If you or anyone you know is suffering from Parkinson‘s disease here is a news to bring smile on your face as a student has developed a glove that reduces Parkinson’s tremors by 80%
A medical student has created a glove that helps patients with Parkinson’s disease maintain the firmness of their hands!
The device, called GyroGlove attempts to control the tremors which is a common symptom of the disease using gyroscopes – mechanisms not too dissimilar to those used to maintain the stability of satellites in space.
Faii Ong, the brain behind this glove is a student at the prestigious Imperial College London. After preparing several design projects, the student and some of his peers sought funding for a startup. Together with other colleagues from Imperial College, they managed to raise the funds needed to build the first prototype.
Gyros [in this example] are small metal discs put into rotation to maintain position through the physical principle of conservation of angular momentum. A rotating object [disc] tend to remain rotating around the same axis and react to forces trying to displace it.

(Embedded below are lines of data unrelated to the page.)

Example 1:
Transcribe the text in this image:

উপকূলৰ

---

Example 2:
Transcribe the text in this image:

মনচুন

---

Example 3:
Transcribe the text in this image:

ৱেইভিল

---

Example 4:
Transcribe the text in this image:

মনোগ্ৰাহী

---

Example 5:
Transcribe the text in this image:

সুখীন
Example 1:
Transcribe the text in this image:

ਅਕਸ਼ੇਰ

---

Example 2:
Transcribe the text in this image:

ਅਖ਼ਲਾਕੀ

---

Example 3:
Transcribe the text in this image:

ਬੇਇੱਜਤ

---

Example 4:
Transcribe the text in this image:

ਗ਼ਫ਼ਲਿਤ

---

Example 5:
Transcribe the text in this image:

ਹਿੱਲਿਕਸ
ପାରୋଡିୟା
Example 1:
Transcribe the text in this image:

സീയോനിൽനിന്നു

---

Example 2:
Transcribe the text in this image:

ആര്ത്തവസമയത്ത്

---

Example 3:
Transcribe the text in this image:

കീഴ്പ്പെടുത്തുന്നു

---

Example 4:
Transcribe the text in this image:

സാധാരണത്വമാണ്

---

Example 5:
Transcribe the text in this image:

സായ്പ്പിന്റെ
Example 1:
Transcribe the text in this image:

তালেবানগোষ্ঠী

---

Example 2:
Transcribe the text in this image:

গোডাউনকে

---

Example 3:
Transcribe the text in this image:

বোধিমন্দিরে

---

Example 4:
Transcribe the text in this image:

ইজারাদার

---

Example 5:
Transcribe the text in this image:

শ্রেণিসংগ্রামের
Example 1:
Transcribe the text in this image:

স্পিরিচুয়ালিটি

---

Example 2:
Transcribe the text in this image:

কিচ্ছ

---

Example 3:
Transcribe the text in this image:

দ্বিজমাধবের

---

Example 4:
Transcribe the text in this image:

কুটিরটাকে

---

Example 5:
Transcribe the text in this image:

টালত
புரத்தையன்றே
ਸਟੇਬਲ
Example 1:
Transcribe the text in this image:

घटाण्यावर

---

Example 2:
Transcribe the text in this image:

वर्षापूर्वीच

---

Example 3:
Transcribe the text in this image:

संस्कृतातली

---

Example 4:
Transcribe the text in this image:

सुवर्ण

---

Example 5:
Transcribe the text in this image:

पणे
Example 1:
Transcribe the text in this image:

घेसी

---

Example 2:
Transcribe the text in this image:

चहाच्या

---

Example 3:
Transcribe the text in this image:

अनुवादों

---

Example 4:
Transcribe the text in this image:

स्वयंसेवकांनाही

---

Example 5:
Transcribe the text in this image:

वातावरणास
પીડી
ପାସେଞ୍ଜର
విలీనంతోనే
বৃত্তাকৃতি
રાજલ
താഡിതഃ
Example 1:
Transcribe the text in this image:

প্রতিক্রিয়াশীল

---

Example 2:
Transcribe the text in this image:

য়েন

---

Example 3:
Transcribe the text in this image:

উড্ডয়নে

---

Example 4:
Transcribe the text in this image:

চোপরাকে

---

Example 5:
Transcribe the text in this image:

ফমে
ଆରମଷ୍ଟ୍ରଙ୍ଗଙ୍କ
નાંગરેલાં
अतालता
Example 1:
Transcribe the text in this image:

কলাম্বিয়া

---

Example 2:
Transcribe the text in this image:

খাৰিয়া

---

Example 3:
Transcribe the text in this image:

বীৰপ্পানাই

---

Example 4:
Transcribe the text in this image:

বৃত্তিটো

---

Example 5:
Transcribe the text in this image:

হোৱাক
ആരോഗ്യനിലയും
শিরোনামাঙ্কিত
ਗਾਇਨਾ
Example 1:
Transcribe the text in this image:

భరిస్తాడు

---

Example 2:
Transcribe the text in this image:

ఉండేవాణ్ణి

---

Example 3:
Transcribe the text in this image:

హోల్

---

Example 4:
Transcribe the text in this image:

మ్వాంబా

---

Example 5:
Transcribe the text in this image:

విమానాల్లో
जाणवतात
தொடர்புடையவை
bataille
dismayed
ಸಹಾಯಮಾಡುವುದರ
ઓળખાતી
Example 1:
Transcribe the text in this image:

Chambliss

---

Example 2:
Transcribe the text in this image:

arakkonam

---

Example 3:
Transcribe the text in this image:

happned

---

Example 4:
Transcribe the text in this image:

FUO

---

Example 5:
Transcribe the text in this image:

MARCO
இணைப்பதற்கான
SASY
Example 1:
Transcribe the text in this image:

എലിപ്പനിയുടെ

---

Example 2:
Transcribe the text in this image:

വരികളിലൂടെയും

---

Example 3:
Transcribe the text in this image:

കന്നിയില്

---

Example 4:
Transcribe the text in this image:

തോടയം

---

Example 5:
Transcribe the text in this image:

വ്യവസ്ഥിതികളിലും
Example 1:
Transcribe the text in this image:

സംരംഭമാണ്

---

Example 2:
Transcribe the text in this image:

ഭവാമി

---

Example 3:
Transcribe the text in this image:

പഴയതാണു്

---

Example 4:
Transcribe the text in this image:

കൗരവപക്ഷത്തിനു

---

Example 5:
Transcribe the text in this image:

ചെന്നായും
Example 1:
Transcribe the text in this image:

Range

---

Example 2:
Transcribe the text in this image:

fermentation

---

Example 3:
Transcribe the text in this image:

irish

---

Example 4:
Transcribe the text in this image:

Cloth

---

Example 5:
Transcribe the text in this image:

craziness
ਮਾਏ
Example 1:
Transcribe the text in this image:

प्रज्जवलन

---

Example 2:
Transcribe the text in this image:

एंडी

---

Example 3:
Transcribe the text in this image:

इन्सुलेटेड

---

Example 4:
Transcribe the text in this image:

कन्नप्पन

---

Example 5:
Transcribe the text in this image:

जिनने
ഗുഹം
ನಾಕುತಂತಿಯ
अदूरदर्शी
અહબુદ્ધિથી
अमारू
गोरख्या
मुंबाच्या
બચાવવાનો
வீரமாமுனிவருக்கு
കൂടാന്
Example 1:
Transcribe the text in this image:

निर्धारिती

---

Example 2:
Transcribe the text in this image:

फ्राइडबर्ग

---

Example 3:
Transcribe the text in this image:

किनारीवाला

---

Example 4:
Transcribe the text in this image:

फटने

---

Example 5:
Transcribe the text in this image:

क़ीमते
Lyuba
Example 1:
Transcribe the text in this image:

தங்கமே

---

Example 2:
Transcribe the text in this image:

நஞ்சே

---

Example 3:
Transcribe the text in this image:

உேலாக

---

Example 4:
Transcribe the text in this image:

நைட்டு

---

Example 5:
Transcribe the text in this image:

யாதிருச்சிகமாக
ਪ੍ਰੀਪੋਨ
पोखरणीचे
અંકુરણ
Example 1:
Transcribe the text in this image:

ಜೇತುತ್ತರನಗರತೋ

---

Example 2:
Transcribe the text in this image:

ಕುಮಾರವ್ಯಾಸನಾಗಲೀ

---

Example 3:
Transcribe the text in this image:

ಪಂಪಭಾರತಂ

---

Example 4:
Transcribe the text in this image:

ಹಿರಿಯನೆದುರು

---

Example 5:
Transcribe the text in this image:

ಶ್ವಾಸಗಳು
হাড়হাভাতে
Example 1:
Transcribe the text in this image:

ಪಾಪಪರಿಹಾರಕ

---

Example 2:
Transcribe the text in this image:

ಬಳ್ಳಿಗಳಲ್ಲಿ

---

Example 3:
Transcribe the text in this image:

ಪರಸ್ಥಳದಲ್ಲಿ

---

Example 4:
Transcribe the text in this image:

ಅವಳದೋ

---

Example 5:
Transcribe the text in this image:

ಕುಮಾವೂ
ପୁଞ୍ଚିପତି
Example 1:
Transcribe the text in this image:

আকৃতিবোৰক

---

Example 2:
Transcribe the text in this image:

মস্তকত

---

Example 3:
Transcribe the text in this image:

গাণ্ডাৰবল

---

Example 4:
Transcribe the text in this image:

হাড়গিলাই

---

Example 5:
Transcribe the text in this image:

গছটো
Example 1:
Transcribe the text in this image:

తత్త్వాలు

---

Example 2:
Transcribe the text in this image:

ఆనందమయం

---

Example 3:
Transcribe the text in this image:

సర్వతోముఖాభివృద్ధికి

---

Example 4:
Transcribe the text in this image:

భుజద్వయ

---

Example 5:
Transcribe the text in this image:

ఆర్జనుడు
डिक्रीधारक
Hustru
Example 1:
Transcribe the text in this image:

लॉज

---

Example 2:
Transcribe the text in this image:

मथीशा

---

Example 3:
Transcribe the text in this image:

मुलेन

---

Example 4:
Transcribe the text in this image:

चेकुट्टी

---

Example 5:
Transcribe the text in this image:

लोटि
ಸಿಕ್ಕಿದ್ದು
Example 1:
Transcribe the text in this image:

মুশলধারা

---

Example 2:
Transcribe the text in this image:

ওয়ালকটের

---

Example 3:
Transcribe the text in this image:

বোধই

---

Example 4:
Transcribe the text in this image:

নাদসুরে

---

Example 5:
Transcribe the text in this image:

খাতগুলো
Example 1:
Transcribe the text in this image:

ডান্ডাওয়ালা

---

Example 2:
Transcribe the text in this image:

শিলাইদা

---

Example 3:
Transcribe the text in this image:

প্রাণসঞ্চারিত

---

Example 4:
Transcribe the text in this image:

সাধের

The idea of using this type of mechanism came to Faii Ong after exhaustive testing of other methods – such as using rubber bands, springs, magnets and other components to control the tremors.
According to GyroGear, a startup created to develop the product, bench tests show that the special glove, called GyroGlove, was able to reduce the amplitude of tremors by 80%. This degree of efficiency would allow victims of severe cases of the disease write, use cutlery and drink coffee using the invention.
Faii Ong already won three startups contests, helped by the GyroGear. However, the company has no official date to launch its first product to market.
The magazine Technology Review, MIT (Massachusetts Institute of Technology), says the inventor seeks to resolve some final issues associated with the product, but that GyroGlove should enter the market in September 2016 with an estimated price of between US $ 550 and $ 850 – between R $ 2,200 and R $ 3,400.